Brussels or Boston: which do you feel more at home in?

What would happen, I wonder, if Michael Healy-Rae went to Europe? As an MEP? The comic possibilities would be endless – but would it change the bould Michael? Because rather than Irish MEPs changing anything in Brussels,the time  Irish MEPs spend there definitely has an impact on said MEPs.

They may arrive in tweed jackets and chaotic collars and neckties,but by the time they’ve put in their stint they tend to return home transformed. The men in nice-quality shirt and jacket, their hair nicely arranged, and if you were close to them you’d almost certainly get a whiff of pricey men’s perfume. 

Enda Kenny, we hear today has been given the inaugural Trinity European Inaugural Award in appreciation of his presidency of the EU in 2013. He looks somehow softer,more genial,more…poised as he holds his trophy  aloft.

So does that mean we’re closer to Brussels than Boston?That’d depend on what you meant by closer. Europe, for many Irish MEPs, gets them away from the parish pump and gives them a sense of what a united Europe could look like. Boston,  in contrast, takes us back.
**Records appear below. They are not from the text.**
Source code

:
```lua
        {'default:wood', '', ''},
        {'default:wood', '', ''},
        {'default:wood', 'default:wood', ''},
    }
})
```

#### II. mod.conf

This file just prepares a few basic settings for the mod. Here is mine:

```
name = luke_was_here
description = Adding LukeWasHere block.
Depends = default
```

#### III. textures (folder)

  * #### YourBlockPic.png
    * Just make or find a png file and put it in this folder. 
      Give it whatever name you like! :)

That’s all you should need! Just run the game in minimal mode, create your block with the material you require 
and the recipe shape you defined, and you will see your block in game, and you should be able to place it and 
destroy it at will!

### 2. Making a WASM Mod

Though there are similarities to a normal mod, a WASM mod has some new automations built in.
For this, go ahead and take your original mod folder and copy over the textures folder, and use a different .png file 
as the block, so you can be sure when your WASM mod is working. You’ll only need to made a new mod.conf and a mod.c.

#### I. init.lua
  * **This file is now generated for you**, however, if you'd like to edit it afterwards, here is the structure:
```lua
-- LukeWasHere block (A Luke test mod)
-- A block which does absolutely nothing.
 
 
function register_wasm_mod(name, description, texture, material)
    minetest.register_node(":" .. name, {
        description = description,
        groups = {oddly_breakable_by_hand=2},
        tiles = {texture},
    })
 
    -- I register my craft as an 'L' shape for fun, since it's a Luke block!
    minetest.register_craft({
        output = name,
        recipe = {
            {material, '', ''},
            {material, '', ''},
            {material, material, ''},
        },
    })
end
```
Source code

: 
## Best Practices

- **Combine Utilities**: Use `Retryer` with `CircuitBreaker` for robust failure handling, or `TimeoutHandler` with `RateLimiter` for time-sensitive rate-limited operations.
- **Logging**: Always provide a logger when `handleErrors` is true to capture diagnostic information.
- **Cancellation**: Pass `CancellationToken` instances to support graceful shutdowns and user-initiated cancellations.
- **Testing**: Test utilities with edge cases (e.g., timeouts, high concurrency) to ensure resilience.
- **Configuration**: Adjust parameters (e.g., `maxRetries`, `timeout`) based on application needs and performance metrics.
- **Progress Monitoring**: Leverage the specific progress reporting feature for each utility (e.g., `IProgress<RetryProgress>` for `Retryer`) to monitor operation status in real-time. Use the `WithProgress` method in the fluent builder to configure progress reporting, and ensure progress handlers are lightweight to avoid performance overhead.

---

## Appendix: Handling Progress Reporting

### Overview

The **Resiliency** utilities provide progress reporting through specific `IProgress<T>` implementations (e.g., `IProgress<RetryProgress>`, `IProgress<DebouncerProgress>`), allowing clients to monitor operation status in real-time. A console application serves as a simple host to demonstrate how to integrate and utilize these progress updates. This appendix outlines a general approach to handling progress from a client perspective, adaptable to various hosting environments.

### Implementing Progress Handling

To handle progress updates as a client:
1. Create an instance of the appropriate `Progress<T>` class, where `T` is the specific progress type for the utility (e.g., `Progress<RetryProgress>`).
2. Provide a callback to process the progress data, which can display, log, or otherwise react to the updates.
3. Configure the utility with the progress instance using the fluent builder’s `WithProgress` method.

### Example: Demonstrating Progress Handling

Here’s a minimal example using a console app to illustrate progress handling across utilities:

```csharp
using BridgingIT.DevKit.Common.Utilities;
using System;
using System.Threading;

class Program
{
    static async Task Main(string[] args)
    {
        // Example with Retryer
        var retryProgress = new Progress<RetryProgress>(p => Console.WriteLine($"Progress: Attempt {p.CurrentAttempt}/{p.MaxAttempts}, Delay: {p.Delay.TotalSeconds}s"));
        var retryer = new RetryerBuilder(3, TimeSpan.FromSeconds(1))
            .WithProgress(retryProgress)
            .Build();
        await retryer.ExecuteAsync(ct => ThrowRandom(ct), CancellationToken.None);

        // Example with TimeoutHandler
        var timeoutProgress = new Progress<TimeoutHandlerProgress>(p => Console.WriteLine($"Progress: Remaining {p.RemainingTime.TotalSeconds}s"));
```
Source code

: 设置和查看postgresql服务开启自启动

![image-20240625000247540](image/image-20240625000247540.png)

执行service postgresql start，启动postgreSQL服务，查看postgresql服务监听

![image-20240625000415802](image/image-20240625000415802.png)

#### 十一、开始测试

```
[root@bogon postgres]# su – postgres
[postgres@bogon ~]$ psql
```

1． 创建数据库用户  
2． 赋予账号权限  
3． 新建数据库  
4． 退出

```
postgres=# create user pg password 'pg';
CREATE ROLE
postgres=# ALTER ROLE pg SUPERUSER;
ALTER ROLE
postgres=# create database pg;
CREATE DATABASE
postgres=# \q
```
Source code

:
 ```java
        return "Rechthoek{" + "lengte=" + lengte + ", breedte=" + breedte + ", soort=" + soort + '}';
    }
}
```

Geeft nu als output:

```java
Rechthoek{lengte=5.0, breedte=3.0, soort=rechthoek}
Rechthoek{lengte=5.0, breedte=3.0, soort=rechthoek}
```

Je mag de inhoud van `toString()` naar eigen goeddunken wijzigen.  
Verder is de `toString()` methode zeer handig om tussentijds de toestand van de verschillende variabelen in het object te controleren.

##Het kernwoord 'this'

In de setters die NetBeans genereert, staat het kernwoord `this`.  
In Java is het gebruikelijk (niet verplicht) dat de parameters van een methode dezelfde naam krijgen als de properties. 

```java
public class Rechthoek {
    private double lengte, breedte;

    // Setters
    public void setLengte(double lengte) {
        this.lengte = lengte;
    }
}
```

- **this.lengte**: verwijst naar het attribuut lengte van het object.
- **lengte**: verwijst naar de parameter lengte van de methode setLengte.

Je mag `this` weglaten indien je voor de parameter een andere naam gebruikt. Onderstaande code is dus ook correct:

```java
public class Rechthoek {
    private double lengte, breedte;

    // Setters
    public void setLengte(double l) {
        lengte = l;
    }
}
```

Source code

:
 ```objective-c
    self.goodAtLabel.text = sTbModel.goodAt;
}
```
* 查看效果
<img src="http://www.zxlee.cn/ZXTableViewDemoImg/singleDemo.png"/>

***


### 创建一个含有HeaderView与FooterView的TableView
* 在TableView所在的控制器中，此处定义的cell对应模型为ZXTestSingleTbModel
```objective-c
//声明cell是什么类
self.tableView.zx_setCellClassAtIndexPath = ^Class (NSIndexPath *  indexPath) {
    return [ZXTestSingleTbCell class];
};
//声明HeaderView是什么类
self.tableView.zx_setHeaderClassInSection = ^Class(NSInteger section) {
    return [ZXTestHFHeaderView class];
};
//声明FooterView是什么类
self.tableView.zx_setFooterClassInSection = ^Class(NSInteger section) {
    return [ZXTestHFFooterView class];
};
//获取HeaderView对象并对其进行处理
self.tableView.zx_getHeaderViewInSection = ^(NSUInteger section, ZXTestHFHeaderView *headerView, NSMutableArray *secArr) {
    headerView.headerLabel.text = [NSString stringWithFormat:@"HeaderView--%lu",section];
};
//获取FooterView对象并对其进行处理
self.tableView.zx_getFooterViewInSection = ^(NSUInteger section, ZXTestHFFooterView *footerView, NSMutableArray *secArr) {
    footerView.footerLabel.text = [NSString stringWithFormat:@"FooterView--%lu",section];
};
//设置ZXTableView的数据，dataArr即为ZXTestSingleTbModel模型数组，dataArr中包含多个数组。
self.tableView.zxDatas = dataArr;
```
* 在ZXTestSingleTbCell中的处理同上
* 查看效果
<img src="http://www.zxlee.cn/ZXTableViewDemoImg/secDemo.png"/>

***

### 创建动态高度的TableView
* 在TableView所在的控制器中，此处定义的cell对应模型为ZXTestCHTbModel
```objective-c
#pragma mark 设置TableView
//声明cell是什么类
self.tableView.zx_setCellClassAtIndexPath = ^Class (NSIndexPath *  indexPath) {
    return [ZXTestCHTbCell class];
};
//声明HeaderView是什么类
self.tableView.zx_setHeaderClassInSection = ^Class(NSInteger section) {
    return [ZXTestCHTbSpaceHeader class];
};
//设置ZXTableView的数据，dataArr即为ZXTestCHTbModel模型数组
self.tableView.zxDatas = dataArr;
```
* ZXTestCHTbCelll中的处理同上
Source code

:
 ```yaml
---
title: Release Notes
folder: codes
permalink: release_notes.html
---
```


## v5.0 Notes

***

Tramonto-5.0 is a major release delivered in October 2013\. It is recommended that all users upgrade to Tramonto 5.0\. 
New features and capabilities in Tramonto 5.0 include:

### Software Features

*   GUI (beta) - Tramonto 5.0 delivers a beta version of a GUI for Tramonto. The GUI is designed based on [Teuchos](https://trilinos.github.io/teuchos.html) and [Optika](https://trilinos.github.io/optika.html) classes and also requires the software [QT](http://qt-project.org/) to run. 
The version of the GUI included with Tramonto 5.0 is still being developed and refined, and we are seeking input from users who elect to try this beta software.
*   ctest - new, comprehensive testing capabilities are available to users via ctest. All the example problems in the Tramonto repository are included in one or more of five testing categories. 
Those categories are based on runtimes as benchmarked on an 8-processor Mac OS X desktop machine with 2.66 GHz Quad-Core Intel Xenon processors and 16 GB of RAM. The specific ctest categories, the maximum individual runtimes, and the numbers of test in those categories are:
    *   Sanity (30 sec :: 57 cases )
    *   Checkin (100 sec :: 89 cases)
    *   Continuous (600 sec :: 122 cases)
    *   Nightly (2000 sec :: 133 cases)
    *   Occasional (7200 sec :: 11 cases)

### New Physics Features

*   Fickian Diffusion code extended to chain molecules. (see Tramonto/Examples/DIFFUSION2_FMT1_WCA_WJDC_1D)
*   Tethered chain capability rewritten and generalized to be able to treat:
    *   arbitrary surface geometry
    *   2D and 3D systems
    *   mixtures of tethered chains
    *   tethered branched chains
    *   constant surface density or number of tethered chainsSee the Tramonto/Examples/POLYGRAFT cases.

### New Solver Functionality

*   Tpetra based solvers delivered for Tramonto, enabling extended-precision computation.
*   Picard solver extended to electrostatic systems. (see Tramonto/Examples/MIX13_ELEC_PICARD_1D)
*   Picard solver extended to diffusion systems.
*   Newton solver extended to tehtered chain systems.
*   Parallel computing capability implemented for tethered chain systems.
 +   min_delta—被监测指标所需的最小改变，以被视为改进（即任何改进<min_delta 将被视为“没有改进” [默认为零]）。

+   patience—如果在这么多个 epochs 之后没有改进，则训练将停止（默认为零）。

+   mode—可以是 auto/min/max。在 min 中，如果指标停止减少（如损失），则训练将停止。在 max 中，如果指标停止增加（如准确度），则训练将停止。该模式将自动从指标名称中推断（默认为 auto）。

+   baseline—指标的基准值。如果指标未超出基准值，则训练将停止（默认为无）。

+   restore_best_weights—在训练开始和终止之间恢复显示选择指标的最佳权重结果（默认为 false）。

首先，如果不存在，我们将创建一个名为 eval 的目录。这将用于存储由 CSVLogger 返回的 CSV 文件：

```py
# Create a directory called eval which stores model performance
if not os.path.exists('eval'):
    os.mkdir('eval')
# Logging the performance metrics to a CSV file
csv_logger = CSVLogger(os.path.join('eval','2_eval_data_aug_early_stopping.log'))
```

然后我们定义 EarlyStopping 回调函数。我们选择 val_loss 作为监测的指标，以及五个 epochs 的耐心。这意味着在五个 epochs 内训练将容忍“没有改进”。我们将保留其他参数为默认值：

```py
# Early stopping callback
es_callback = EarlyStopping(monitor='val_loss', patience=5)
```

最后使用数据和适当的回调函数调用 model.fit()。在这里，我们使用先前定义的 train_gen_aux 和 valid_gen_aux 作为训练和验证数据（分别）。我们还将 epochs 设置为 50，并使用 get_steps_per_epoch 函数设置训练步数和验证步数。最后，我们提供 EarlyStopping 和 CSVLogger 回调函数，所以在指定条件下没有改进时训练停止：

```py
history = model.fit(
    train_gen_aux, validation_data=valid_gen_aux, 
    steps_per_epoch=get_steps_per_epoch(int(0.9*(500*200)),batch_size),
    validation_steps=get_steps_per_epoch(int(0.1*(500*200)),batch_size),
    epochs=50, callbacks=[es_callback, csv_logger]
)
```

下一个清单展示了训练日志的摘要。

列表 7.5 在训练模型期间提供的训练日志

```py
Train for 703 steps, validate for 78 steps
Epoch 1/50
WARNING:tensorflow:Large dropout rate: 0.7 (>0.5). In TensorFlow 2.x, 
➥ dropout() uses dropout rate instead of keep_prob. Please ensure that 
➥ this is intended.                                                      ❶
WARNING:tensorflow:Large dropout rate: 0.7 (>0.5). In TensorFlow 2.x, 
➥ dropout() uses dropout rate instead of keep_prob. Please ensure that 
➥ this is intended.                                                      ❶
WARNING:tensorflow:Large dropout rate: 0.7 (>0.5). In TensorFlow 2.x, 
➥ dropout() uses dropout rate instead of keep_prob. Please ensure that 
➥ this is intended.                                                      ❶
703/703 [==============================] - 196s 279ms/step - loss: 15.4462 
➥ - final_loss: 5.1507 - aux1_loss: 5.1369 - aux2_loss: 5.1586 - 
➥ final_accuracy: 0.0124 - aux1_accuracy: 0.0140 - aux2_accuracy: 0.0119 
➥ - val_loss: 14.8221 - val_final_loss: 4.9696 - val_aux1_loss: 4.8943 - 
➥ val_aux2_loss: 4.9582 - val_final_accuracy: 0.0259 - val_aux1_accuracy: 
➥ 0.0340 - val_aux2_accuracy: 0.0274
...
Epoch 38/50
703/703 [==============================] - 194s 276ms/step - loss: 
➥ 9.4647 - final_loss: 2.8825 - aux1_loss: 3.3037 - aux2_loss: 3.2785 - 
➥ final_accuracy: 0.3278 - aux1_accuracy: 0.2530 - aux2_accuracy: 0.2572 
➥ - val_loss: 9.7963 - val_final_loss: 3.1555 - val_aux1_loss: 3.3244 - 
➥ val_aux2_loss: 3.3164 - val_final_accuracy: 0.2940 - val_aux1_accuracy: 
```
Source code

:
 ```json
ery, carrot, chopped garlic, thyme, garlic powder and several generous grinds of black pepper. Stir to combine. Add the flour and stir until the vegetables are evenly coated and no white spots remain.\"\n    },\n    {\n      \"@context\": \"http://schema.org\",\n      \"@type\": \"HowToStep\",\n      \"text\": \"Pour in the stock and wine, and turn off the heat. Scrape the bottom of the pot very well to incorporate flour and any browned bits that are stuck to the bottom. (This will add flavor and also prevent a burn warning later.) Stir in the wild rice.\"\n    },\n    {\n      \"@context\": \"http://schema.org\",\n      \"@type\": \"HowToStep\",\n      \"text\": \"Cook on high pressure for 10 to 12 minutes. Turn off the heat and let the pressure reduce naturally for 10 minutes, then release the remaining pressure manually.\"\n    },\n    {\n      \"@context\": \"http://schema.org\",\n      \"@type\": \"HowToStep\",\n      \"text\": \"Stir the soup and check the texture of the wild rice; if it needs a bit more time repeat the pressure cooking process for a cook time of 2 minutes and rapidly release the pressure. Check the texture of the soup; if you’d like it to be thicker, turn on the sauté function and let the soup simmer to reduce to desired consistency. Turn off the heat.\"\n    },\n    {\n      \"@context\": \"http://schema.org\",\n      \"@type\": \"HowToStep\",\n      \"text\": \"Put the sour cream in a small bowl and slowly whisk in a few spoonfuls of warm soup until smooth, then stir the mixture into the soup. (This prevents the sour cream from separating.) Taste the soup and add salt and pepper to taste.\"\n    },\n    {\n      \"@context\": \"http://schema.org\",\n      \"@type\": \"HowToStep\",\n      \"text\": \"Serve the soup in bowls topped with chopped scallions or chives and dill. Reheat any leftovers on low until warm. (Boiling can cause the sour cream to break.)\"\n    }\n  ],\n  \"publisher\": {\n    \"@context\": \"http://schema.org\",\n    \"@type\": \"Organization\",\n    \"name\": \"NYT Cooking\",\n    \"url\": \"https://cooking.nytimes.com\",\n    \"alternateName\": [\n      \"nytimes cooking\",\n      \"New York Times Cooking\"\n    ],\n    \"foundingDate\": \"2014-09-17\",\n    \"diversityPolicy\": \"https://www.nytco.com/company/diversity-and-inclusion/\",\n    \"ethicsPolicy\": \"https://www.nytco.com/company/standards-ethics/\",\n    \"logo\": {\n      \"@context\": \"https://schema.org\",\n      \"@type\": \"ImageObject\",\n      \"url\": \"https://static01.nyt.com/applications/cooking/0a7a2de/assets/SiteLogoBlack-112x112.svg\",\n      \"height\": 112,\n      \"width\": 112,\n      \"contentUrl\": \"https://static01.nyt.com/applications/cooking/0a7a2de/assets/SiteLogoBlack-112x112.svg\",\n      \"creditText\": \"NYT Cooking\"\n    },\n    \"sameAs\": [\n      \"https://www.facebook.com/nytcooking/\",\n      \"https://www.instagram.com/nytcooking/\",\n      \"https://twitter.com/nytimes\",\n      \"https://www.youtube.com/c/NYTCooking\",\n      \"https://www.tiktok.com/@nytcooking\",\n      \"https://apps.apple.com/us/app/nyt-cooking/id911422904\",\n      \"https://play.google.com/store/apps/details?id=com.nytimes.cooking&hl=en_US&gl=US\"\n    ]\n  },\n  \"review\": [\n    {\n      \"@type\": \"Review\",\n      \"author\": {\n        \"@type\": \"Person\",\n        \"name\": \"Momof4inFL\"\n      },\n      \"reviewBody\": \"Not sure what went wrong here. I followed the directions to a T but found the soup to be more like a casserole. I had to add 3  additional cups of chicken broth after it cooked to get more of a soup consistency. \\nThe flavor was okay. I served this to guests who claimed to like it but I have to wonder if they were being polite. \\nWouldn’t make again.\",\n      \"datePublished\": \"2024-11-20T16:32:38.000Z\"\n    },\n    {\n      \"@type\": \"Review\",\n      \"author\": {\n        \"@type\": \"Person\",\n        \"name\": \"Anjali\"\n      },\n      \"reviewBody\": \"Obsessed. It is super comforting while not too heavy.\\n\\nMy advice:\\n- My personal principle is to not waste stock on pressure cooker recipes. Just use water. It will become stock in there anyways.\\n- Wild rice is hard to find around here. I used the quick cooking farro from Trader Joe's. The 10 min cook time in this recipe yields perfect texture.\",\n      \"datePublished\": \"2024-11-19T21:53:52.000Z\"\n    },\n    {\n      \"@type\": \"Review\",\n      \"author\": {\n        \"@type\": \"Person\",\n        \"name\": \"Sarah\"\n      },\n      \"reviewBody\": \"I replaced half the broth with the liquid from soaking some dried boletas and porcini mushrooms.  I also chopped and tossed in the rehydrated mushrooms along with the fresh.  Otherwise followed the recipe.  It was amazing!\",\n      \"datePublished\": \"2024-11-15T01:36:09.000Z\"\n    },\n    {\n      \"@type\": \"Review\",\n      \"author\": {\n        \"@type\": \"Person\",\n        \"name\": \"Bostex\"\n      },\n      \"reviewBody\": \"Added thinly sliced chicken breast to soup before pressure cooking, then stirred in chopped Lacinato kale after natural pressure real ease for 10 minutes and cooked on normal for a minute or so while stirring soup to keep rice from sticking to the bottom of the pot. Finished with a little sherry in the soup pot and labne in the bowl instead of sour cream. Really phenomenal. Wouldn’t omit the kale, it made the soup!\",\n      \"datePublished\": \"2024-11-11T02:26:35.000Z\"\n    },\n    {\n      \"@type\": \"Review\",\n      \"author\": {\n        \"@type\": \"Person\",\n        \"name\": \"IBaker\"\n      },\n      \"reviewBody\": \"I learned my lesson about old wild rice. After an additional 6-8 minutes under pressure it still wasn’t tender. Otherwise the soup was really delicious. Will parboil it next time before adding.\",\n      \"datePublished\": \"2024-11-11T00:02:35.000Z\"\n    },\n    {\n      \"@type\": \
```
I’ve been in Boston several times and I love it. The history of Ireland could be written using the city, such has been the Irish impact over the decades and centuries. They don’t wear patches on their elbows or embarrassing glitzy jewellery, but there is a sense of a city steeped in historical Irishness. And the weather can be great and it’s full of amiable young people eager to talk. What’s not to like?

Brussels I’ve never been to . I remember a colleague talking about how difficult it was to travel there, although that is probably sorted by now. I’m sure there are lots of people who speak English in Brussels  but it’ll often be with the halting formality of someone whose mother-tongue it isn’t. And while the EU has done wonders for Irish infrastructure and Irish wealth,  Boston has given Irish people an idea of how their ancestors helped shape the US. And many of us remember the magical wonder when a Parcel from America arrived. The clothes it contained would be cast-offs, but to us they were messages from a bigger, wider world.

So yes, we probably are closer to Boston than Brussels. We know the US president only too well, but can we even say the name of the president of the EU without resort to Chatgpt?

To sum up: Boston gives us the reassurance that the Irish were an important part of the development of North America, and who doesn’t love their movies and their pop songs? Brussels, however, is the doorway to a place which (pace Saint Brendan) we didn’t help develop but which has helped us to develop, at least in our thinking. 

So while our relationship with Brussels points us the way to a new future, Boston is the place you go to get huge portions in restaurants while in the background they’re playing ‘The Boston Burglar’. Both places have a lot to teach us about lifting our gaze from our local parish and realising that while we’ve given much to the wider world both east and west of our island, we have much to be grateful for from both places. And if Trump keeps up the way he’s going, we’ll find ourselves growing ever closer to Brussels.